Text block:
━━━━━━━━━━
2. Turn the selection control dial to the
‘Sau’ setting and heat the oil. Add
the brown onion and garlic into the
pressure cooking bowl and sauté until
clear. Add the sugar and tomatoes
and simmer for about 2 minutes.
3. Add the meatballs to the tomato
mixture and stir gently. Securely place
and seal the lid onto the pressure
cooker and ensure the pressure
release valve is set to the sealed
position. Turn the selection control dial
to setting ‘3’ and allow to cook until
the dial returns to OFF and the heating
light goes out.
4. Release the pressure from the pressure
cooker by turning the pressure release
valve to the venting position.
5. Serve over hot spaghetti or the pasta
of your choice.
━━━━━━━━━━
Data:

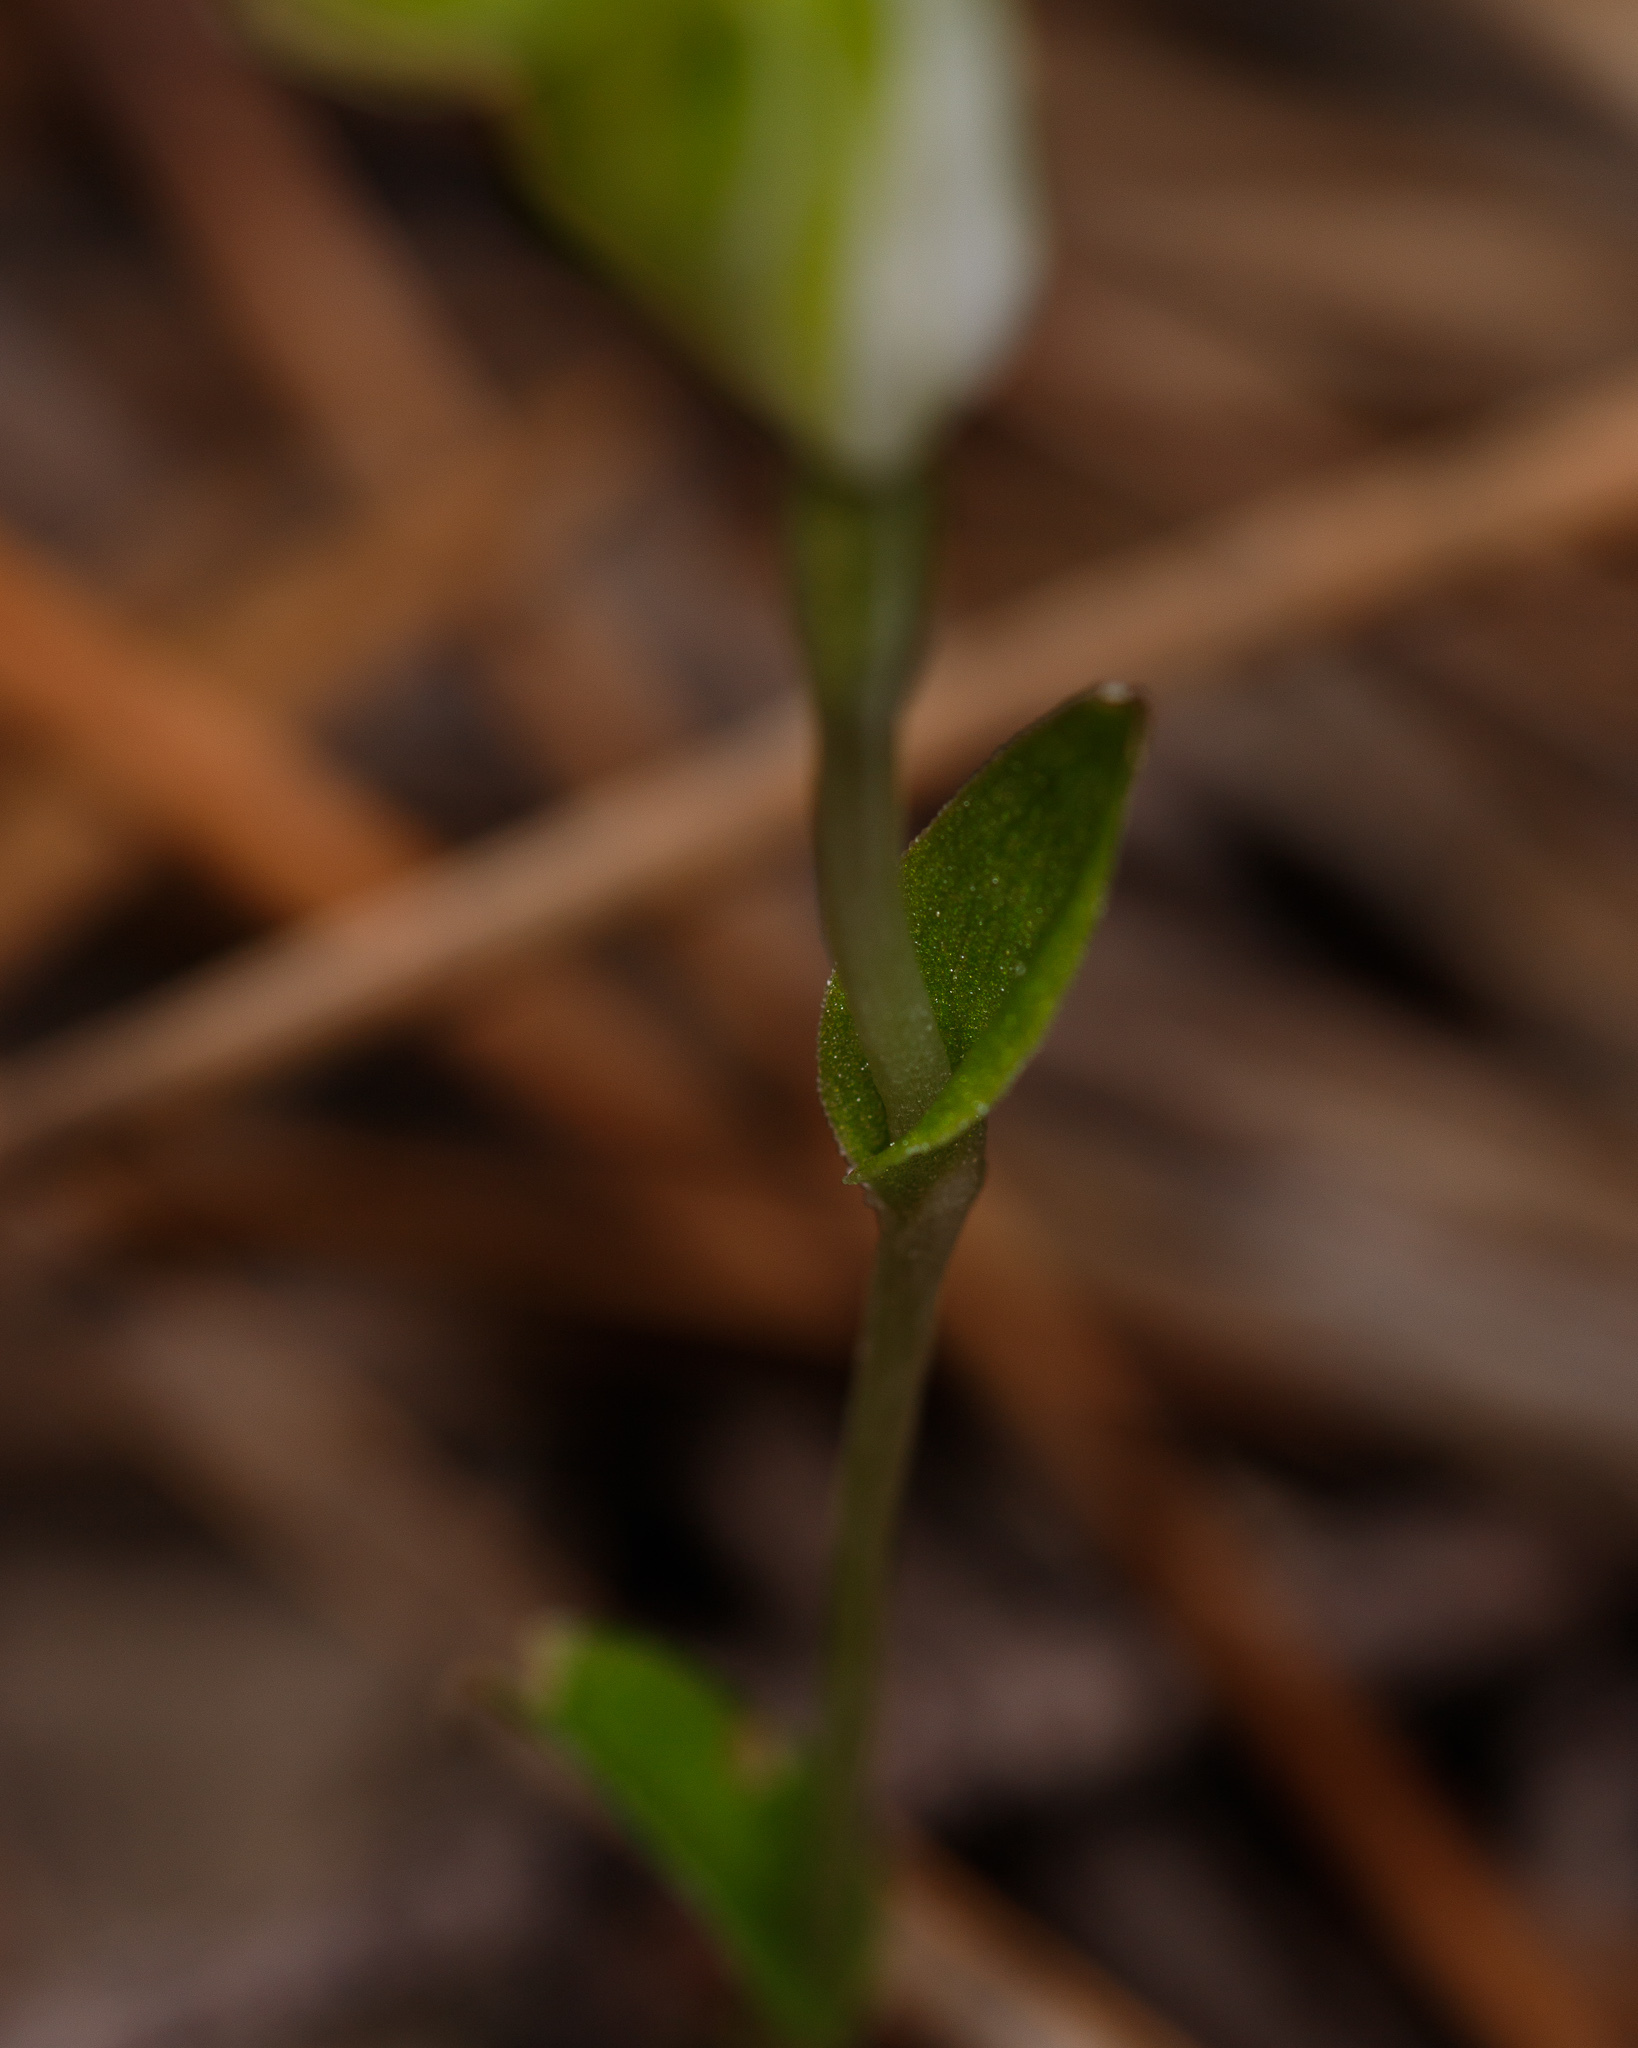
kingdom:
━━━━━━━━━━
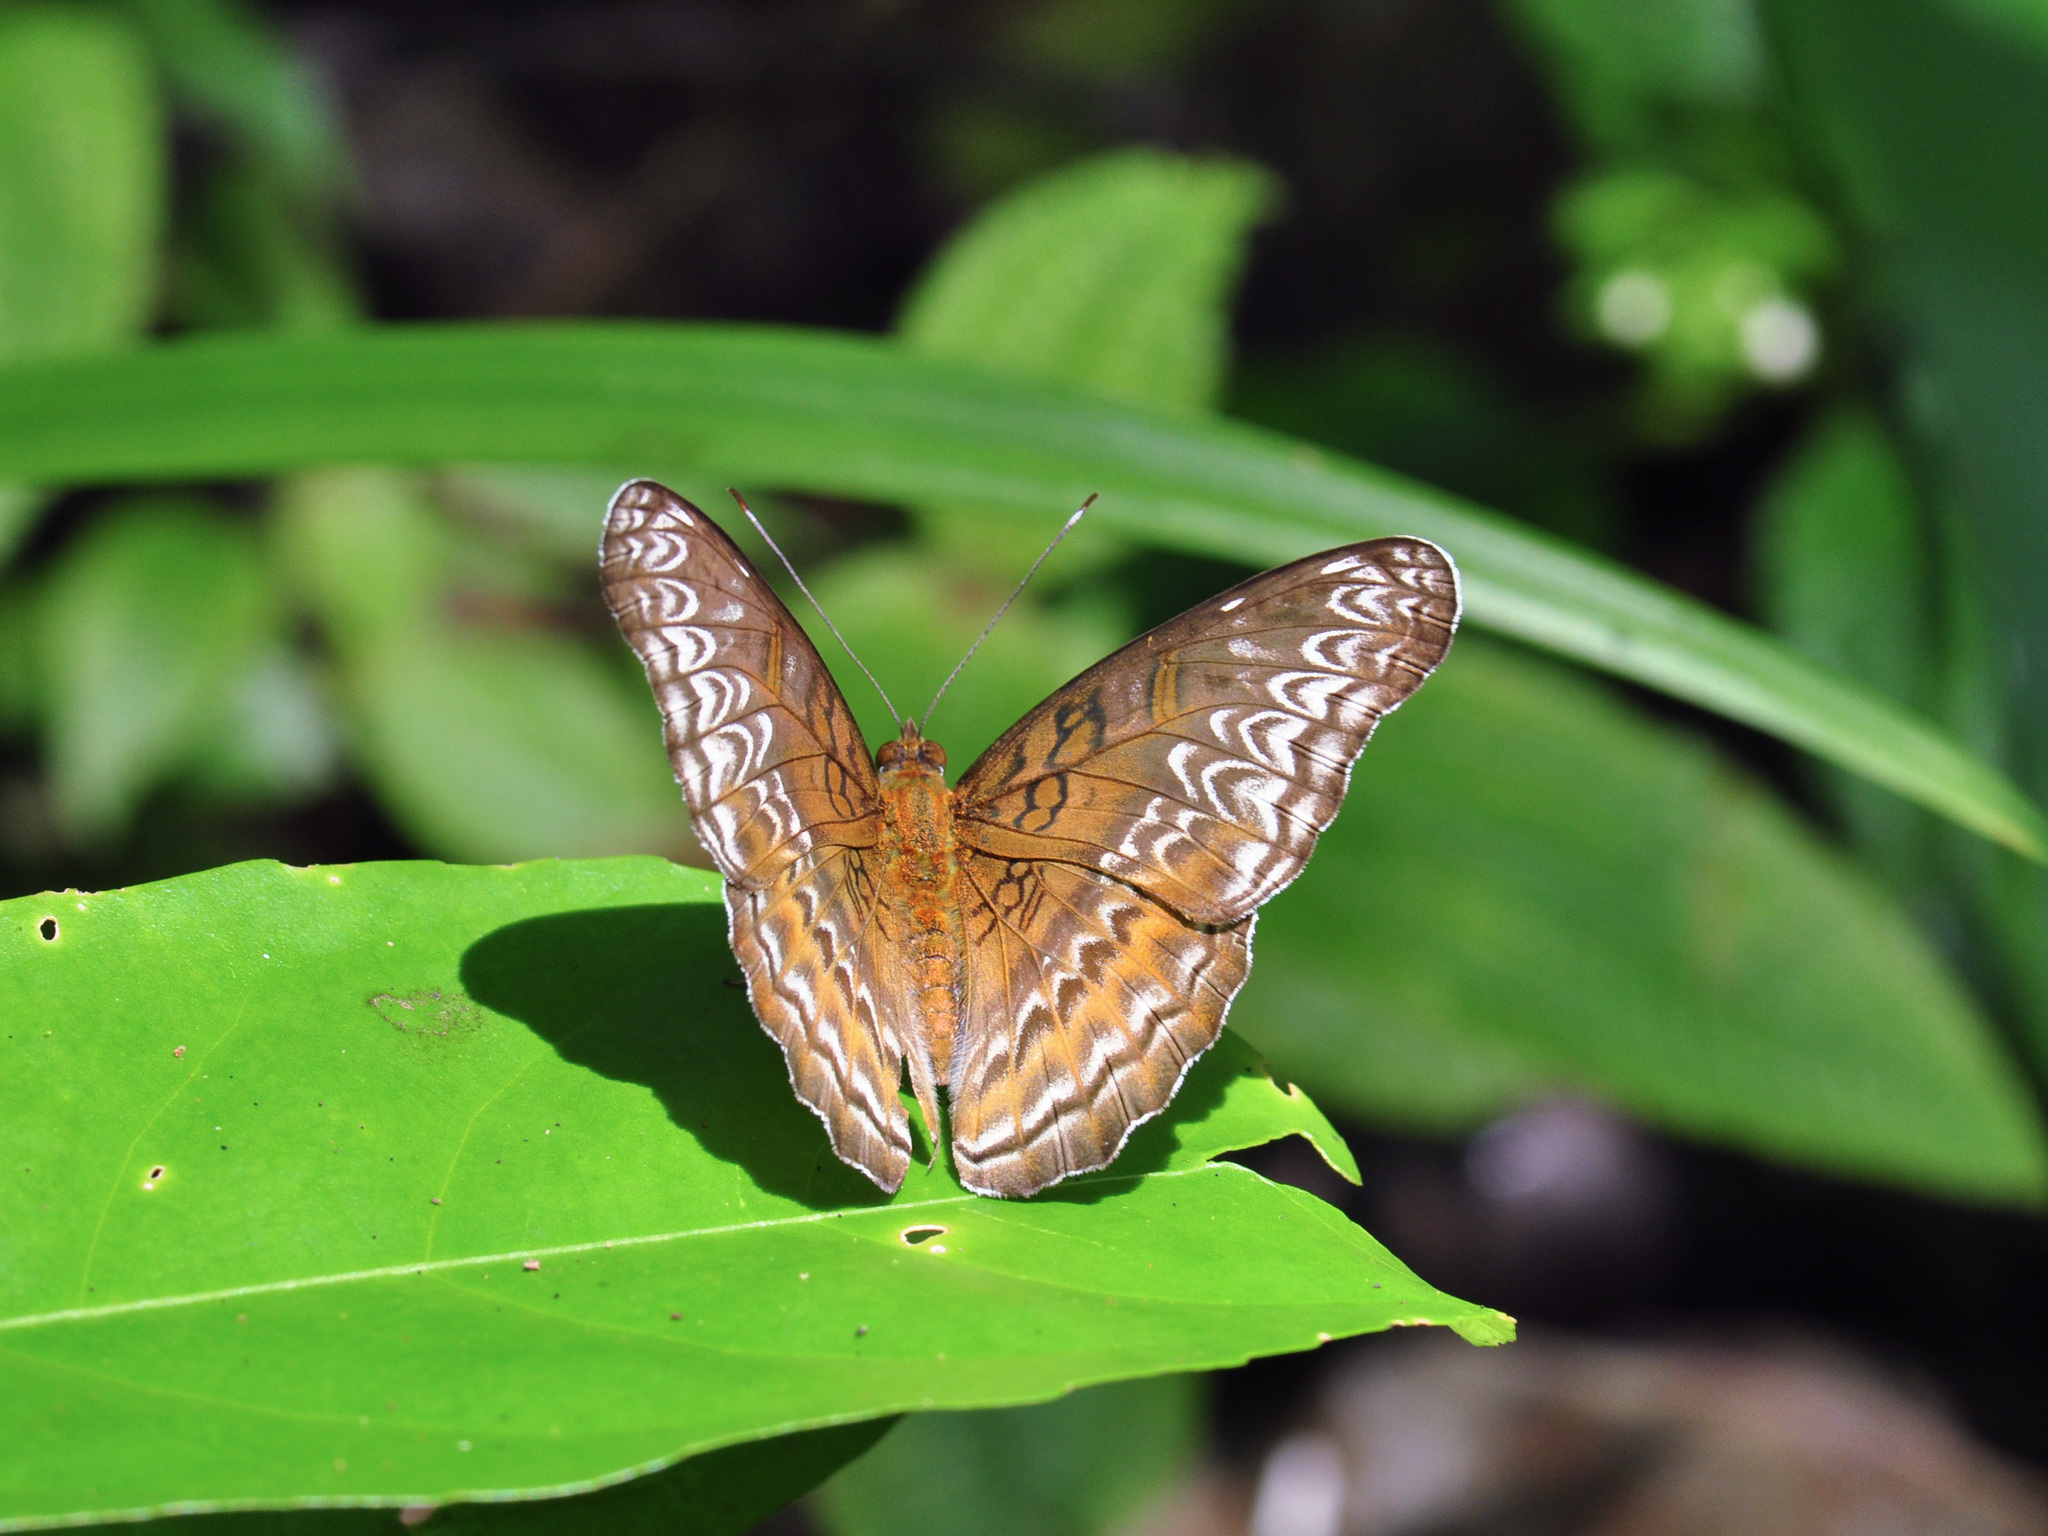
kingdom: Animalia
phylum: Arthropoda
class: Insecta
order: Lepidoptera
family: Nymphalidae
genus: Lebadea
━━━━━━━━━━
Problem details:
Condense the pressure cooker meatball instructions into two sentences. The material has no role in this work.

Task result:
Oil is heated on the 'Sau' setting, onion and garlic are sautéed until clear, and sugar and tomatoes are simmered for about 2 minutes before the meatballs are gently stirred in. With the lid sealed and the valve set to sealed, the cooker runs on setting '3' until the dial returns to OFF and the heating light goes out, after which the pressure is released and the dish is served over hot spaghetti or another pasta.